Demir'in savunması sırasında sarf ettiği bazı sözler mahkeme salonunda tansiyonun yükselmesine neden oldu.

Demir'in savunma hakkı sınırlarını aşarak, iddianame düzenleyen cumhuriyet savcısı, müştekiler ve müşteki avukatlarına yönelik hakaret ve tehdit içeren ifadeleri nedeniyle cumhuriyet başsavcılığına müzekkere yazılmasına karar verildi.

Diğer sanıklar da savunmalarında IŞİD ile bağlantılı olmadıkları ve saldırıyla bir ilgileri bulunmadığına dair ifade verdi.

OLAYLA İLGİLİ ORTAYA ATILAN İHMAL İDDİALARI NELER

Davanın Şubat 2017'de görülen duruşmalarında söz alan müştekiler, sanıkların yanı sıra ihmali olduğu gerekçesiyle kamu çalışanlarının da cezalandırılmasını istedi.

Saldırıda yaşamını yitiren Korkmaz Tedik'in babası Erdoğan Tedik, olay yerine ambulansların geç geldiğini ve gösteri alanına girişlerde güvenlik önemlerinin az olduğunu anlattı.

Tedik, "İlk kez bir eylem alanına bu kadar rahat girdik. Bir tek polis yoktu. İhmali olan Ankara valisi, Emniyet Müdürü, İçişleri Bakanı ve katillerden şikayetçiyim. Yakalanamayan 15 IŞİD'çi katilin de yakalanmasını istiyoruz" dedi.

Diğer kurban aileleri de gerekli önlemleri almayan kamu görevlilerinden şikayetçi olduklarını söyledi.
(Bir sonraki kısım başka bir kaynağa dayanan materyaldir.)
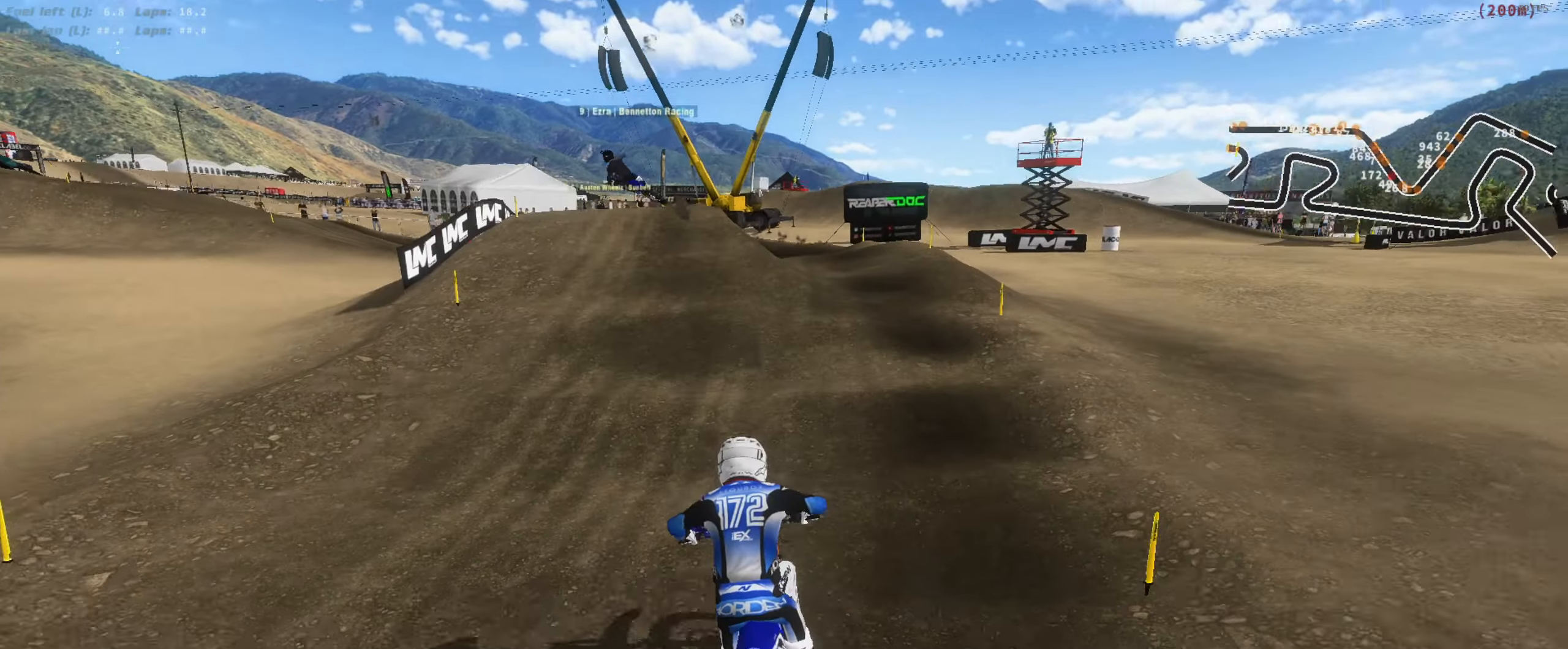
{"dt_ms": 500, "buttons": ["L2"], "left_stick": "left", "right_stick": "center", "button_events": [[16, "R2", "up"], [116, "L2", "down"]]}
10 Ekim Barış ve Dayanışma Derneği de yaptığı açıklamalarda, kamusal görevlerini yerine getirmeyen kamu görevlileri de dahil olmak üzere tüm sorumluların yargılanması çağrısı yaptı.

Dernek, "O gün o alanda katliamcıların binlerce kilometreden gelmesine göz yuman, katliam anında gerekli sağlık desteğini sundurmayan, ambulans göndermeyen, gelen ambulansı bekleten, bir nefesin can kurtardığı yerde biber gazı sıkıp ilk yardım ve müdahaleyi engelleyen ve diğer tüm kamusal sorumluları bu katliamdaki ihmal ve kasıtları nedeniyle hesap vermelidir" dedi.

Ancak, Ankara Cumhuriyet Başsavcılığı, kamu görevlileri hakkında yapılan suç duyurularını iki kez işleme koymama kararı aldı.

Dönemin Başbakanı Ahmet Davutoğlu da patlamanın meydana geldiği yerin miting alanı değil, miting alanına giden yol olduğu için Ankara Garı'nın önünde güvenlik kontrolü bulunmadığını söyledi.

Davutoğlu, "Herhangi bir eksiklik, zaaf söz konusuysa kesinlikle giderilmesi için gerekli tedbirleri alır, ihmal varsa gerekli adımları atarız" dedi.

Dönemin İçişleri bakanı Selami Altınok da herhangi bir güvenlik zaafiyeti olduğunu düşünmediğini ifade etti.